In an ImmelMann, the aircraft goes into a twisting, vertical climb, dropping chaff or flares if it's trying to break a missile lock, then rolling out at the top in an unpredictable direction. The Fulcrum pilot had already lost the American's AMRAAM radar lock; now, he could see the Sidewinder coming up after him, and his next maneuver was designed to defeat that as well.
Releasing a scattering of fiercely burning flares, he rolled out of his climb coming straight back toward his attackers, deliberately swinging his twin engine exhausts away from the heat-seeking missile and throttling back at the same time.
While the AIM-9M was an all-aspect heat-seeker, its sensors were not infallible. This time they preferred the white-hot lure of burning magnesium to a target that had suddenly dwindled away to almost nothing. The Sidewinder flashed past and out of the fight, as the Fulcrum stooped from the top of its climb, diving straight toward the pair of Tomcats a mile ahead and below.
The Russian was grinning as he locked onto one of the gigantic F-14s with the huge, multi-barrelled 30mm rotary cannon mounted inside his port LERX.
The Fulcrum shuddered as the gun thundered.

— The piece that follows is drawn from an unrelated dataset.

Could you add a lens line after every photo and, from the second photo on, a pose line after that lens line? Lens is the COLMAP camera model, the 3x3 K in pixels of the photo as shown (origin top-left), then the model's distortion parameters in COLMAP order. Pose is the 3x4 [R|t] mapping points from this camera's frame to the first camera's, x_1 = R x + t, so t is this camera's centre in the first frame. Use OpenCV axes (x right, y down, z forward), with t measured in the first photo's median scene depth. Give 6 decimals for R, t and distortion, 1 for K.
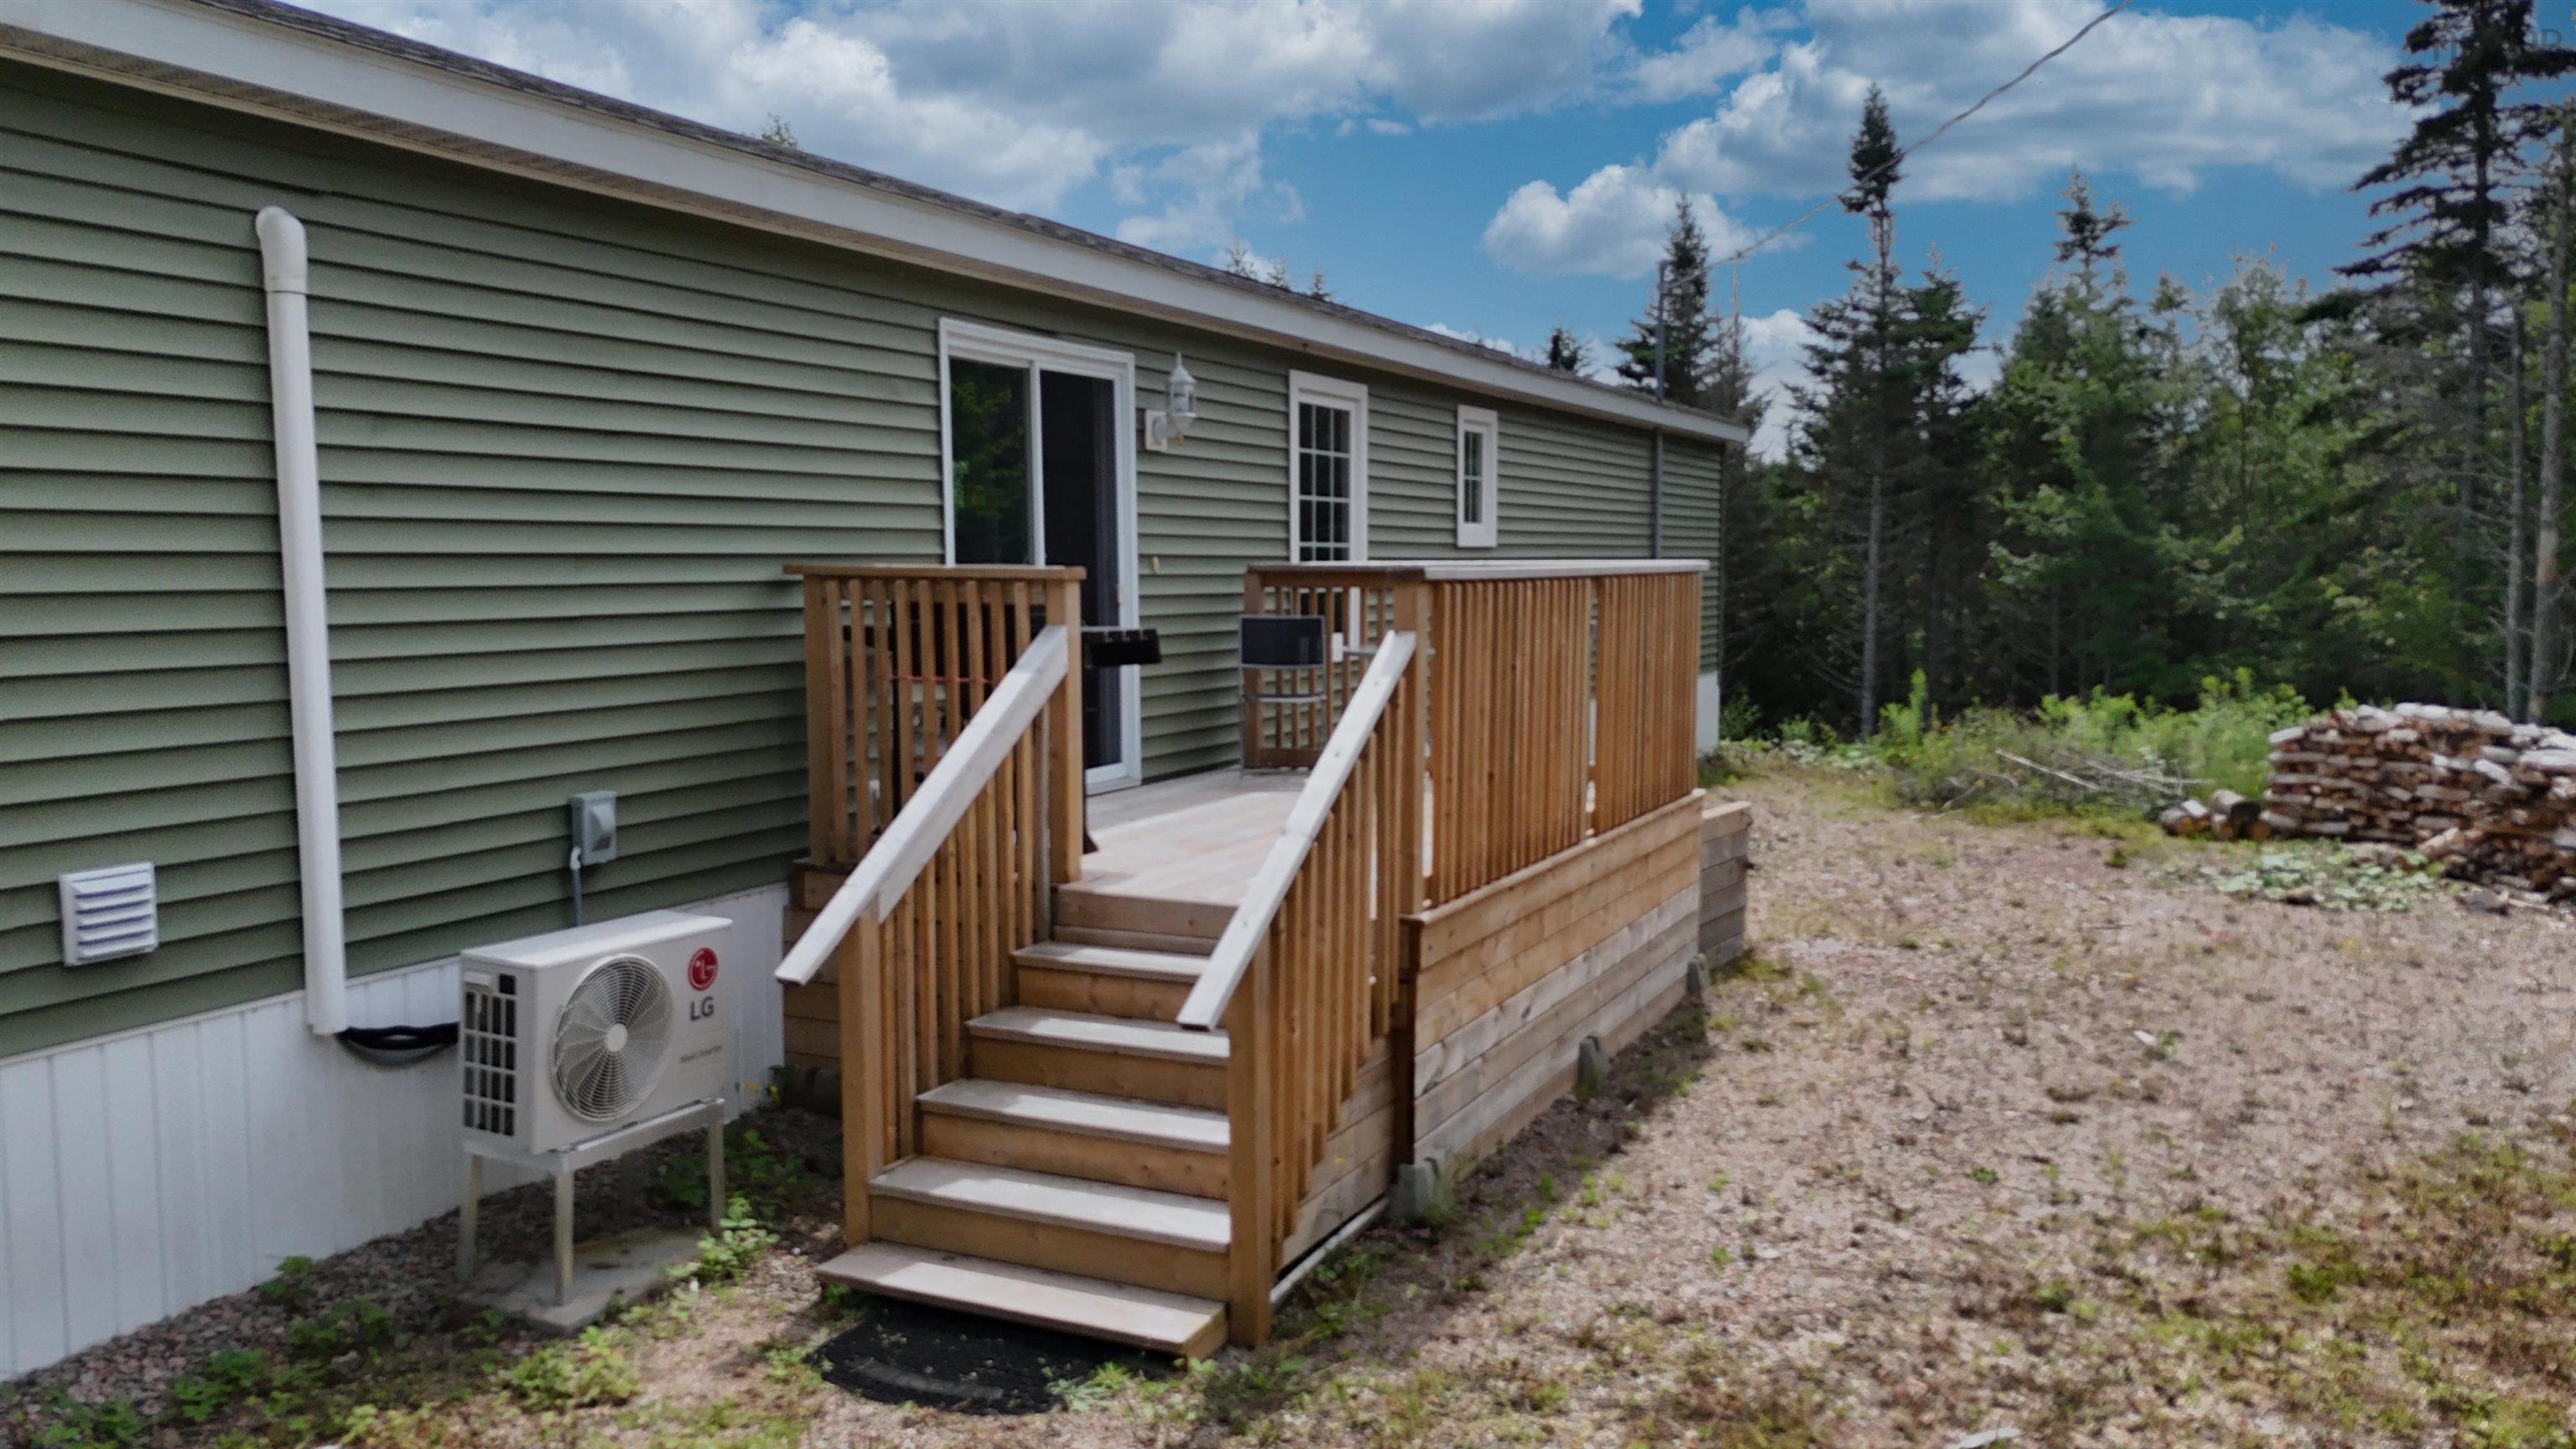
lens RADIAL K [[1881.3, 0, 1284.0], [0, 1881.3, 732.8], [0, 0, 1]] dist [0.048299, -0.039875]
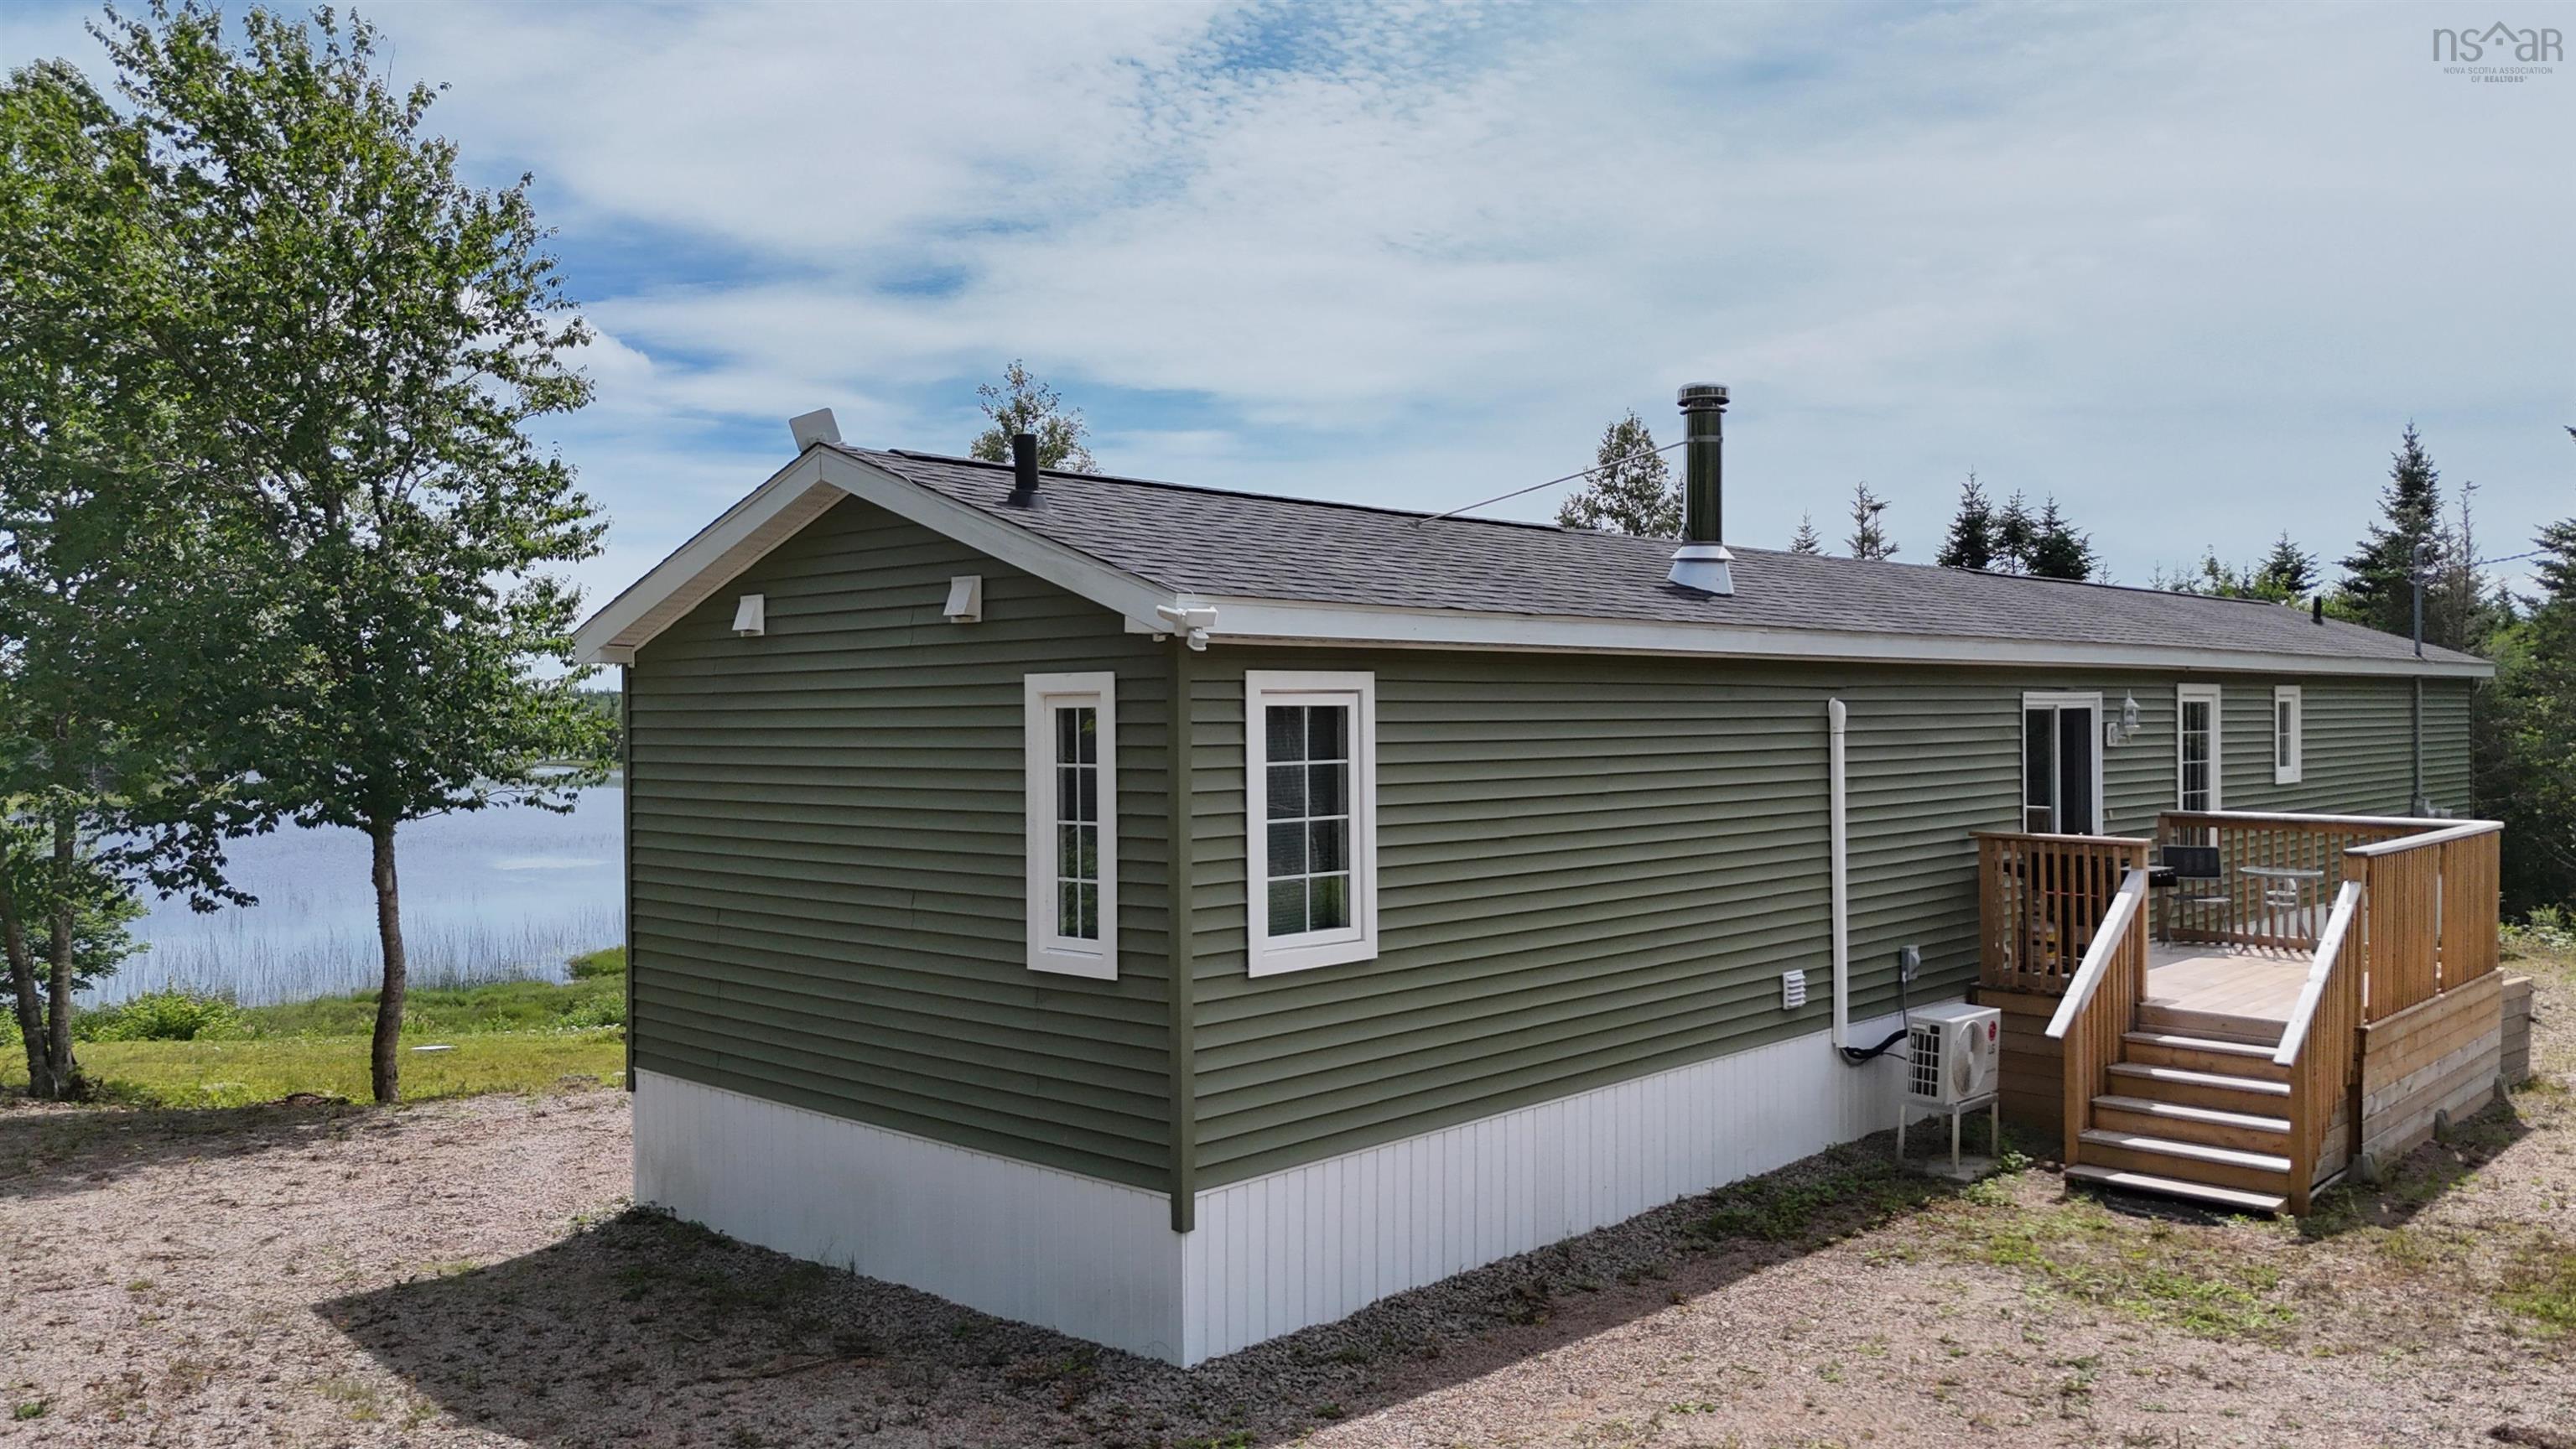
lens RADIAL K [[1881.3, 0, 1285.7], [0, 1881.3, 719.4], [0, 0, 1]] dist [0.048299, -0.039875]
pose [[0.953550, 0.004304, -0.301204, -0.328163], [-0.028334, 0.996746, -0.075457, -0.034071], [0.299900, 0.080487, 0.950569, -1.023315]]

Arrenberger was halfway into his turn when the tracers came searing past his cockpit, bright yellow globes of light that looked as big as grapefruit and close enough to touch.
Something hit the Tomcat in the belly hard, the thump rattling Slider's teeth.
"Christ, Slider!" Blue Grass was screaming, his voice ragged. "Get this turkey out of here!"
Turkey. Navy fliers reserved the name for the Tomcat, an aircraft that they loved, but which could betray them by its size and by its slow maneuvering compared to the more nimble MiG-29. Already into his turn, right wing high, Slider pulled the Tomcat into a barrel roll, sliding up and over the stream of tracers flashing toward him from the oncoming MiG.
Too late. The MiG pilot had already corrected for the changing angles between his aircraft and Slider's. Five more rounds slammed into the Tomcat with a rippling shudder of tortured metal, and Slider saw the flash of his starboard engine warning light.
"Shit!" He opened his mike to the tactical channel. "This is Shotgun One-three! I'm hit! I'm hit!"